Records from a dataset
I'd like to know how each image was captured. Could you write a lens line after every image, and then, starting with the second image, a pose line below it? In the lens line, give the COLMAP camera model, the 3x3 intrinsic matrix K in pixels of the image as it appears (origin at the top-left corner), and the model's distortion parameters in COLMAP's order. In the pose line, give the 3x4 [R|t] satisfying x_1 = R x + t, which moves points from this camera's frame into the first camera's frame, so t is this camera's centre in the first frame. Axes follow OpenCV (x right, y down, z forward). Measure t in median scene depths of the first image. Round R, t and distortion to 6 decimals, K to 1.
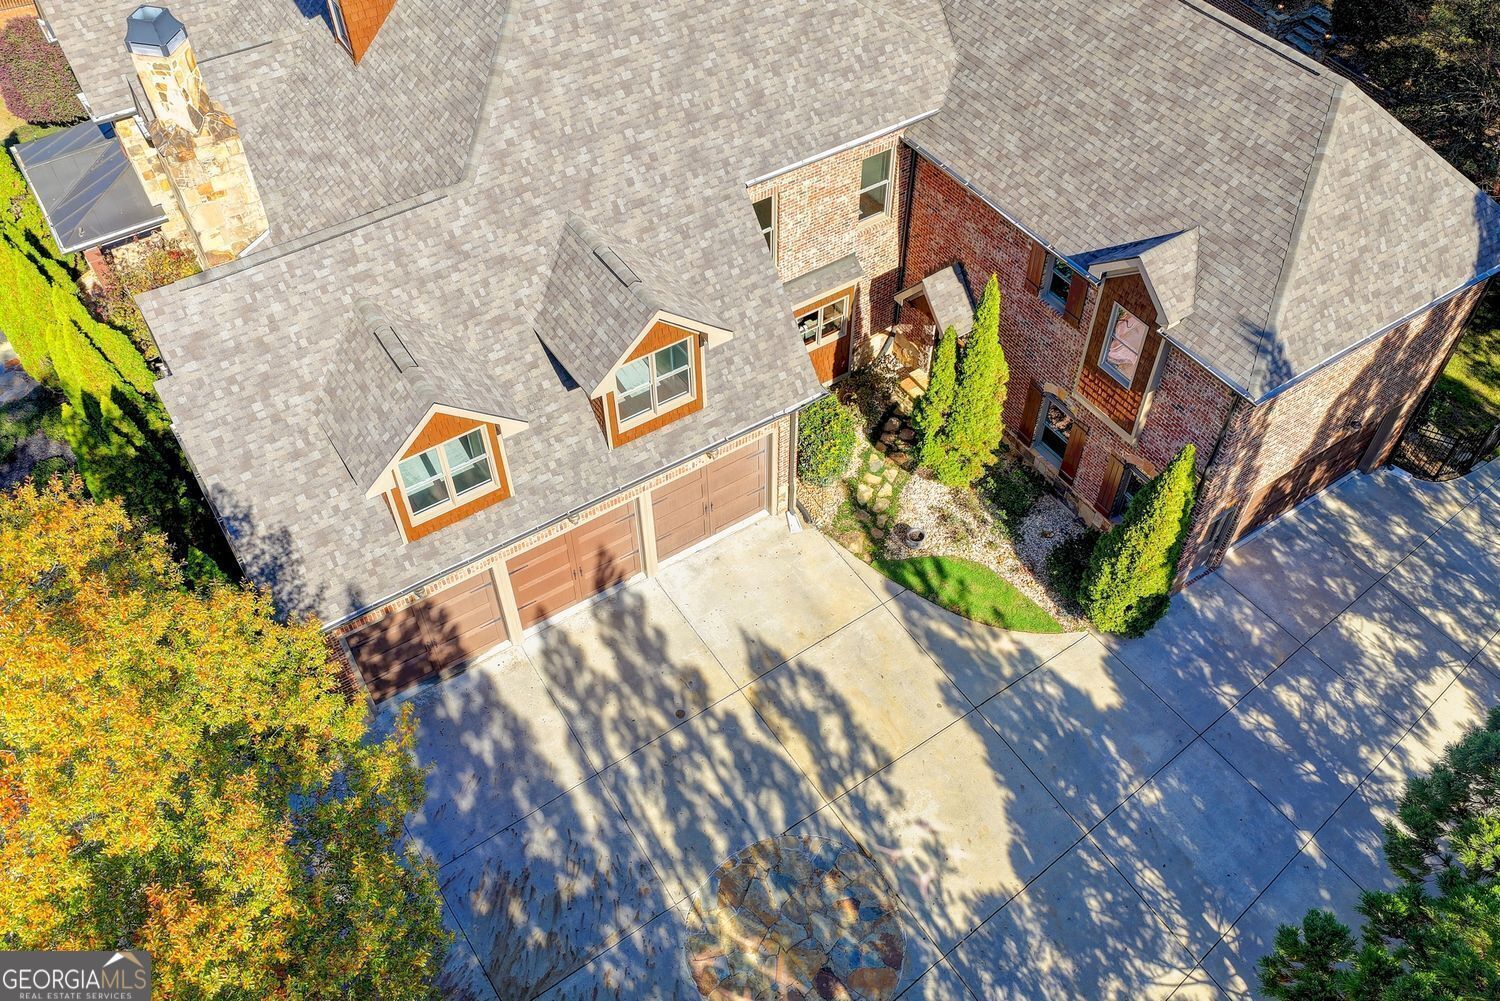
lens RADIAL K [[1241.0, 0, 752.4], [0, 1241.0, 498.6], [0, 0, 1]] dist [-0.014322, 0.042403]
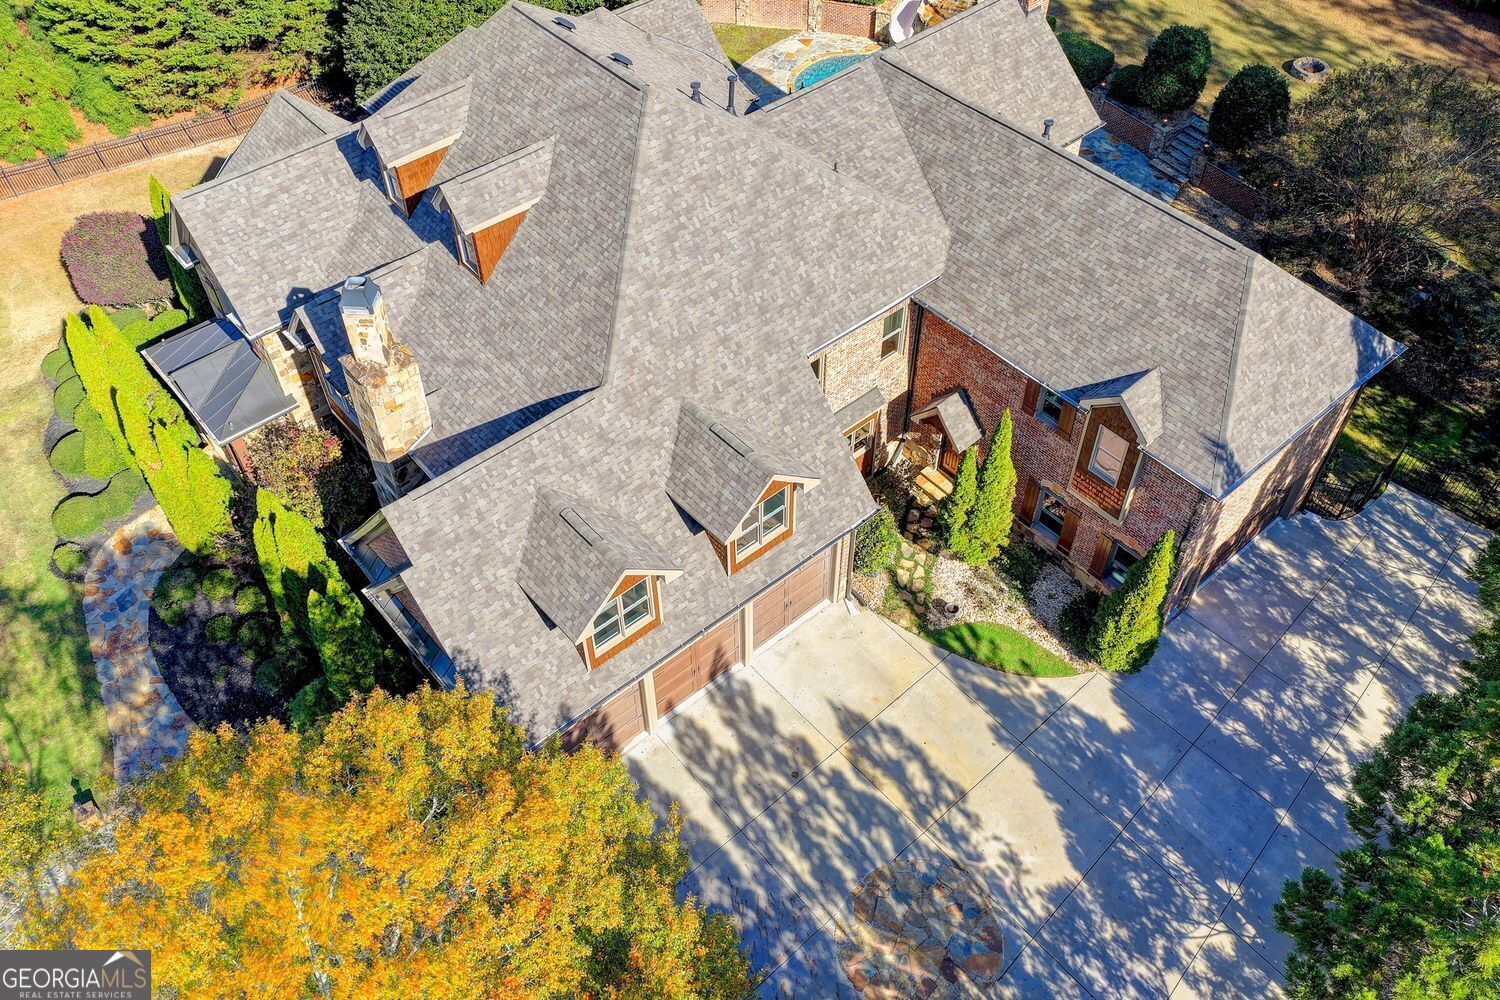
lens RADIAL K [[1241.0, 0, 751.6], [0, 1241.0, 497.7], [0, 0, 1]] dist [-0.014322, 0.042403]
pose [[0.991203, -0.099871, 0.086843, -0.189873], [0.100743, 0.994896, -0.005711, -0.107993], [-0.085829, 0.014410, 0.996206, -0.266939]]
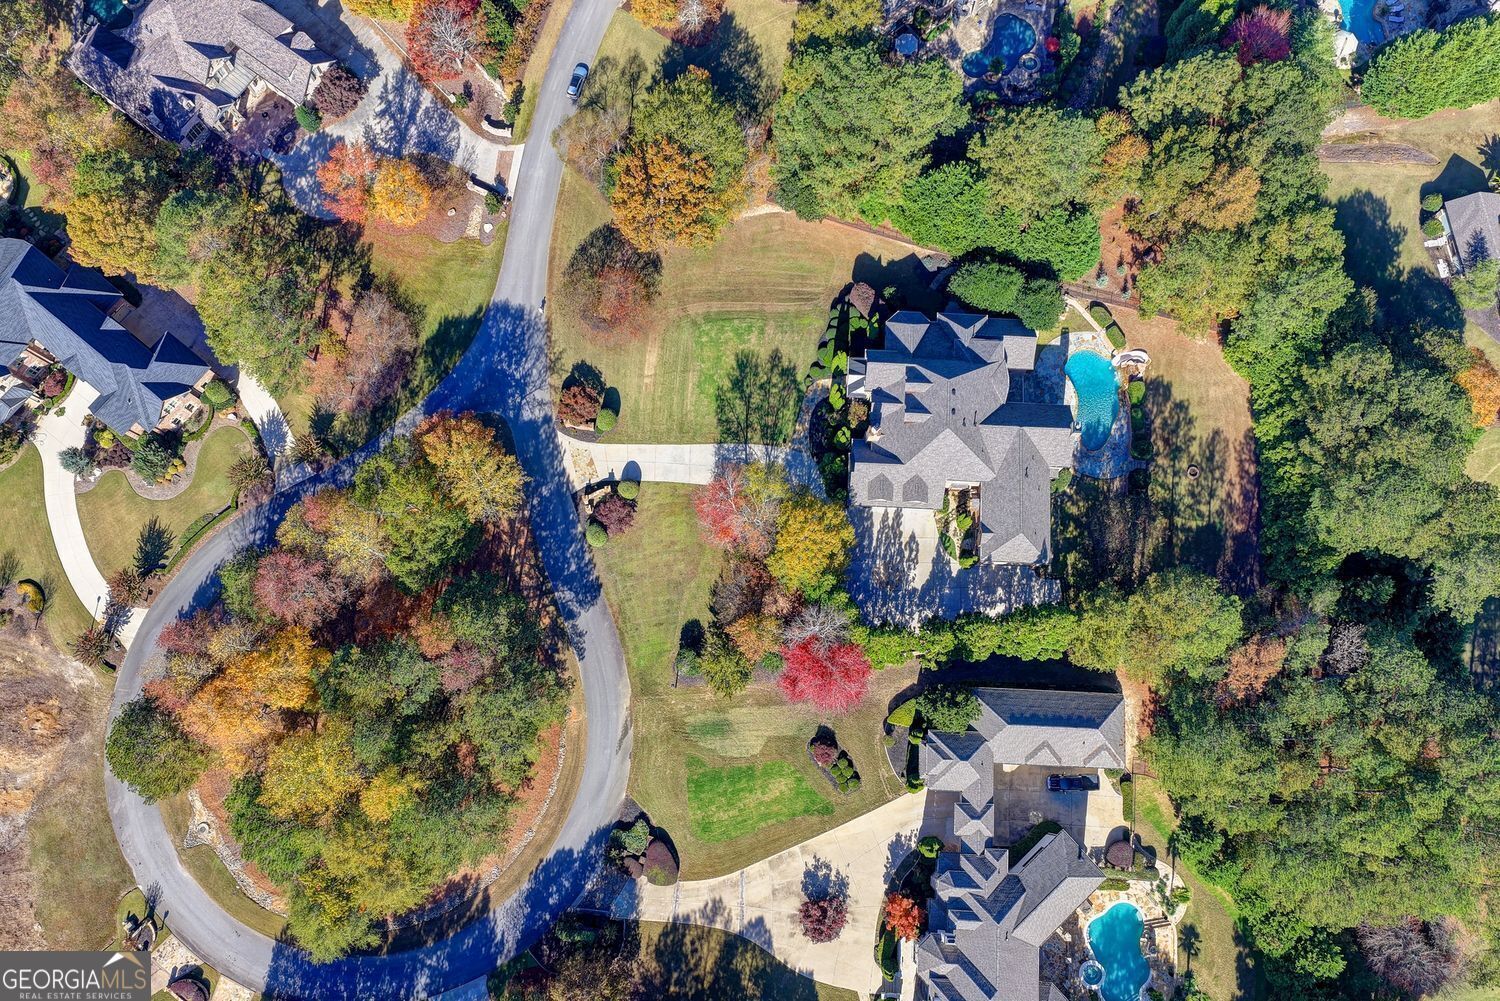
lens RADIAL K [[1241.0, 0, 761.9], [0, 1241.0, 488.7], [0, 0, 1]] dist [-0.014322, 0.042403]
pose [[0.809744, 0.574624, -0.118841, 0.002840], [-0.451215, 0.739234, 0.499939, -2.887551], [0.375128, -0.351199, 0.857868, -4.617141]]
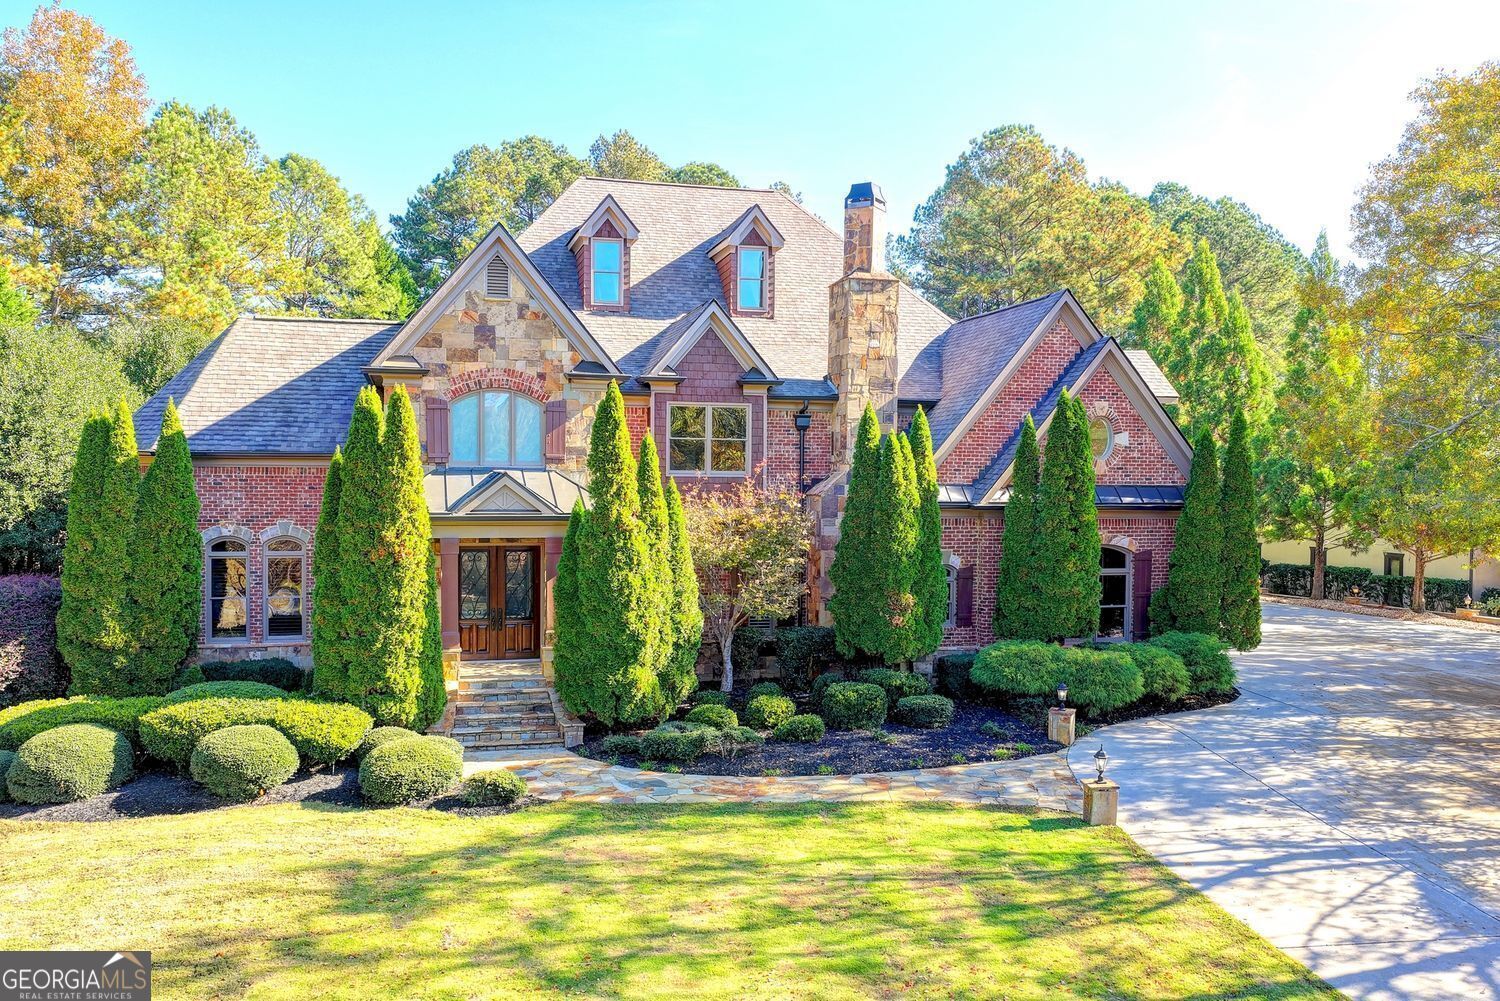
lens RADIAL K [[1241.0, 0, 757.7], [0, 1241.0, 491.9], [0, 0, 1]] dist [-0.014322, 0.042403]
pose [[0.309683, -0.004694, 0.950828, -1.577264], [0.720828, 0.653294, -0.231547, 0.049960], [-0.620083, 0.757090, 0.205698, 0.920110]]
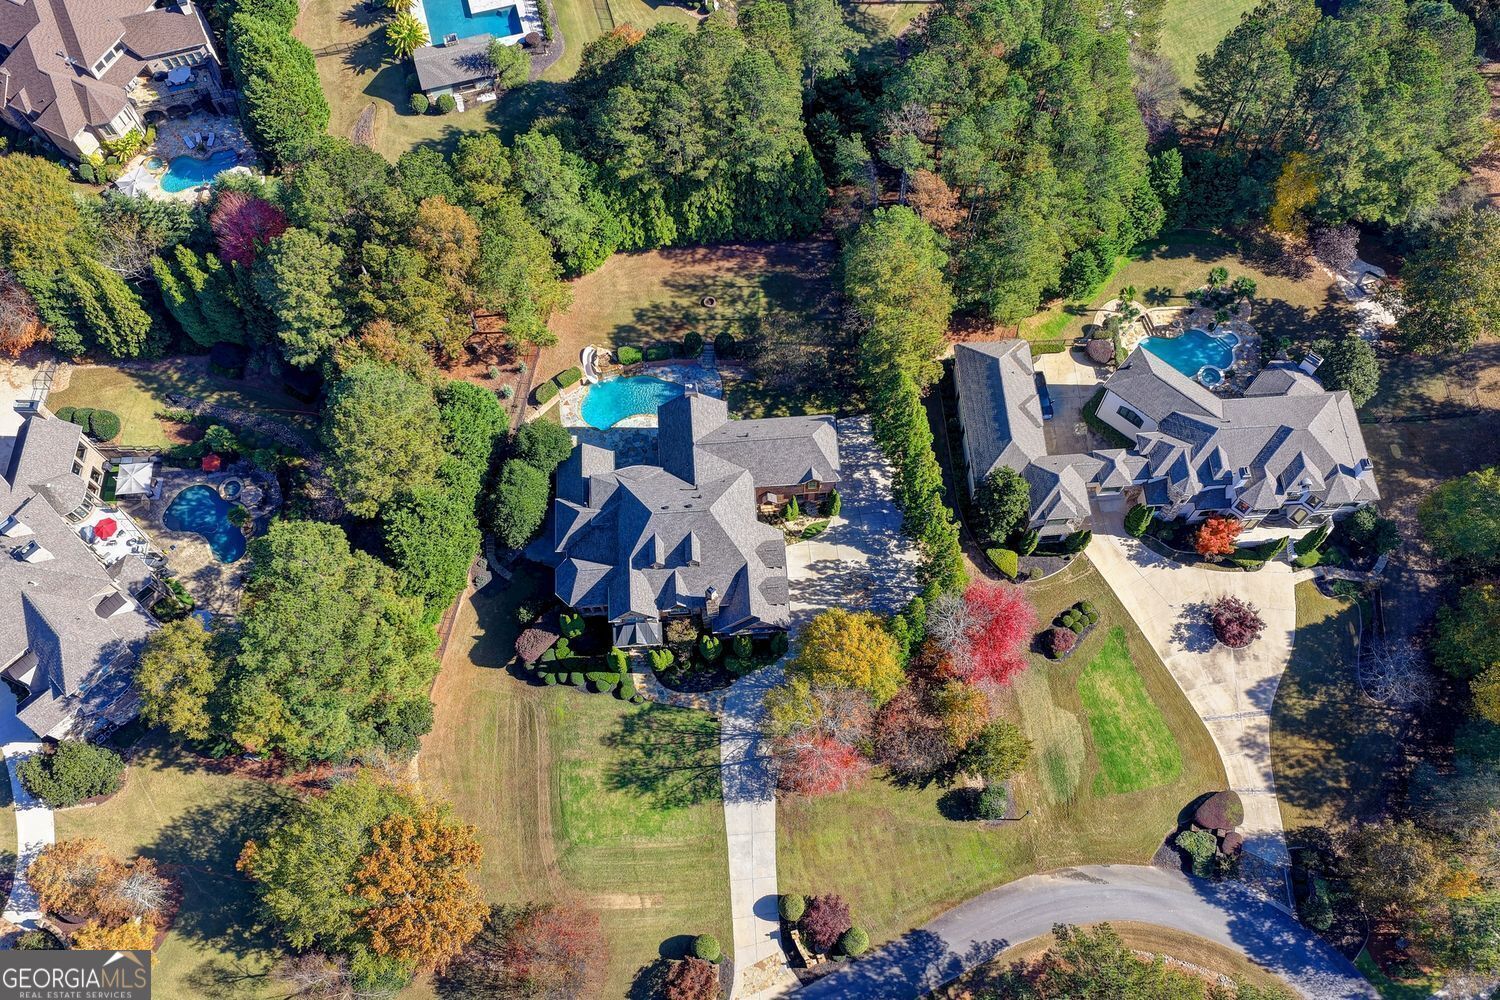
lens RADIAL K [[1241.0, 0, 735.7], [0, 1241.0, 504.1], [0, 0, 1]] dist [-0.014322, 0.042403]
pose [[0.497988, -0.796687, 0.342487, -1.894545], [0.671917, 0.604159, 0.428392, -2.732399], [-0.548211, 0.016789, 0.836171, -3.550317]]
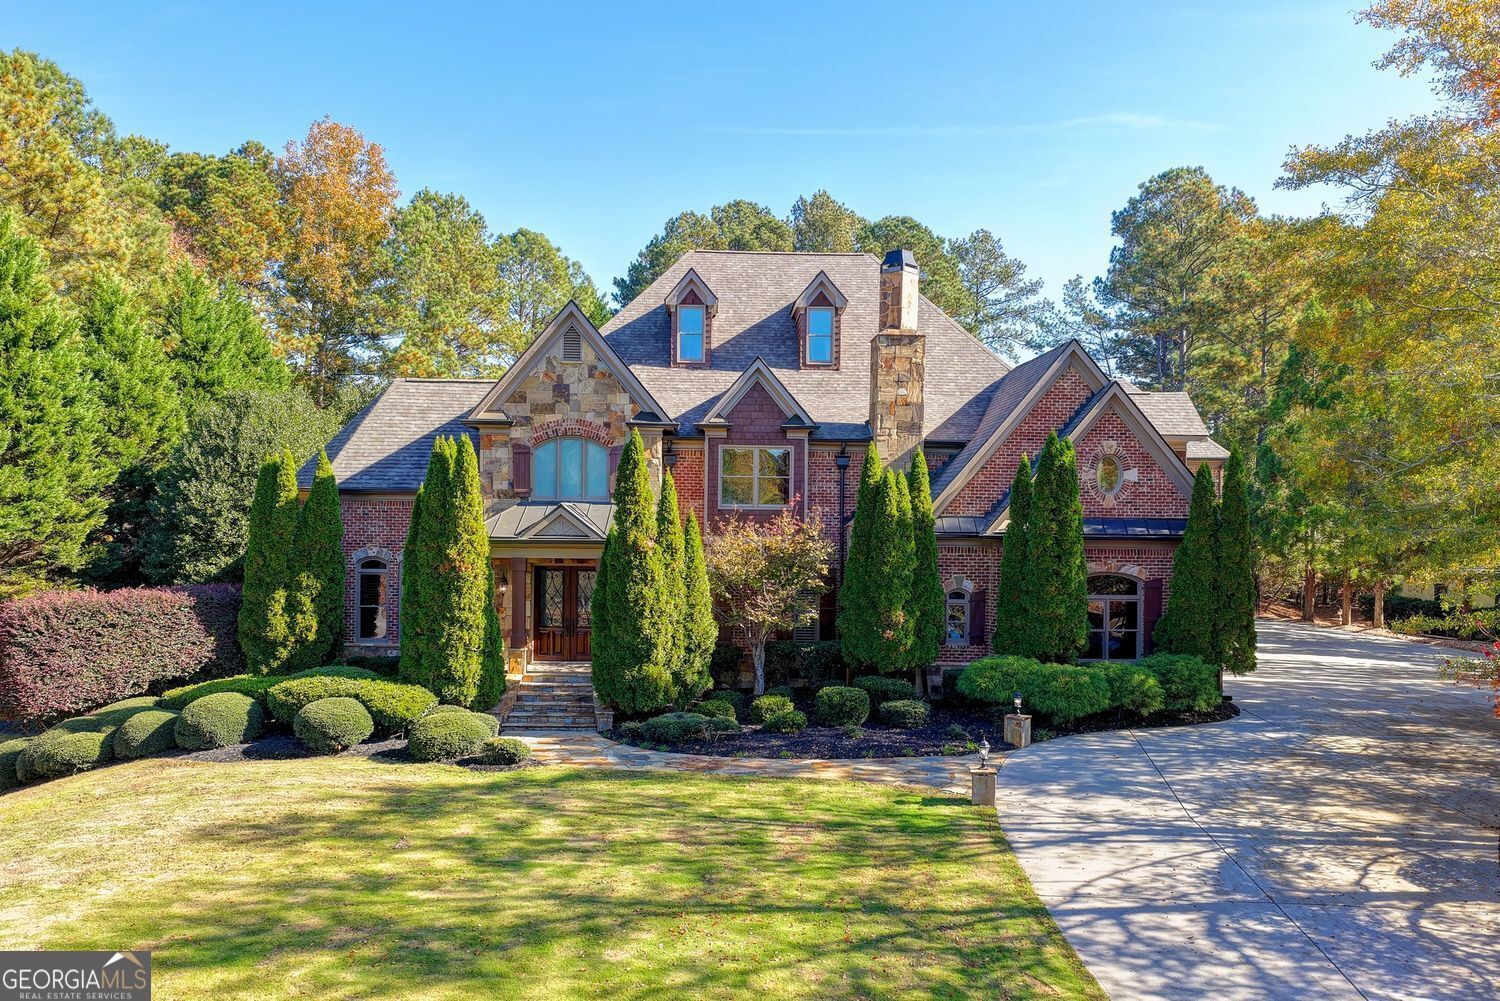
lens RADIAL K [[1241.0, 0, 764.3], [0, 1241.0, 501.4], [0, 0, 1]] dist [-0.014322, 0.042403]
pose [[0.506726, 0.019496, 0.861887, -1.645368], [0.651261, 0.646406, -0.397515, 0.264833], [-0.564878, 0.762745, 0.314853, 0.748567]]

| Task |
Copy the data above line for line without any changes. Leave the pictures out of your copy.

| Response to the task |
I'd like to know how each image was captured. Could you write a lens line after every image, and then, starting with the second image, a pose line below it? In the lens line, give the COLMAP camera model, the 3x3 intrinsic matrix K in pixels of the image as it appears (origin at the top-left corner), and the model's distortion parameters in COLMAP's order. In the pose line, give the 3x4 [R|t] satisfying x_1 = R x + t, which moves points from this camera's frame into the first camera's frame, so t is this camera's centre in the first frame. Axes follow OpenCV (x right, y down, z forward). Measure t in median scene depths of the first image. Round R, t and distortion to 6 decimals, K to 1.
lens RADIAL K [[1241.0, 0, 752.4], [0, 1241.0, 498.6], [0, 0, 1]] dist [-0.014322, 0.042403]
lens RADIAL K [[1241.0, 0, 751.6], [0, 1241.0, 497.7], [0, 0, 1]] dist [-0.014322, 0.042403]
pose [[0.991203, -0.099871, 0.086843, -0.189873], [0.100743, 0.994896, -0.005711, -0.107993], [-0.085829, 0.014410, 0.996206, -0.266939]]
lens RADIAL K [[1241.0, 0, 761.9], [0, 1241.0, 488.7], [0, 0, 1]] dist [-0.014322, 0.042403]
pose [[0.809744, 0.574624, -0.118841, 0.002840], [-0.451215, 0.739234, 0.499939, -2.887551], [0.375128, -0.351199, 0.857868, -4.617141]]
lens RADIAL K [[1241.0, 0, 757.7], [0, 1241.0, 491.9], [0, 0, 1]] dist [-0.014322, 0.042403]
pose [[0.309683, -0.004694, 0.950828, -1.577264], [0.720828, 0.653294, -0.231547, 0.049960], [-0.620083, 0.757090, 0.205698, 0.920110]]
lens RADIAL K [[1241.0, 0, 735.7], [0, 1241.0, 504.1], [0, 0, 1]] dist [-0.014322, 0.042403]
pose [[0.497988, -0.796687, 0.342487, -1.894545], [0.671917, 0.604159, 0.428392, -2.732399], [-0.548211, 0.016789, 0.836171, -3.550317]]
lens RADIAL K [[1241.0, 0, 764.3], [0, 1241.0, 501.4], [0, 0, 1]] dist [-0.014322, 0.042403]
pose [[0.506726, 0.019496, 0.861887, -1.645368], [0.651261, 0.646406, -0.397515, 0.264833], [-0.564878, 0.762745, 0.314853, 0.748567]]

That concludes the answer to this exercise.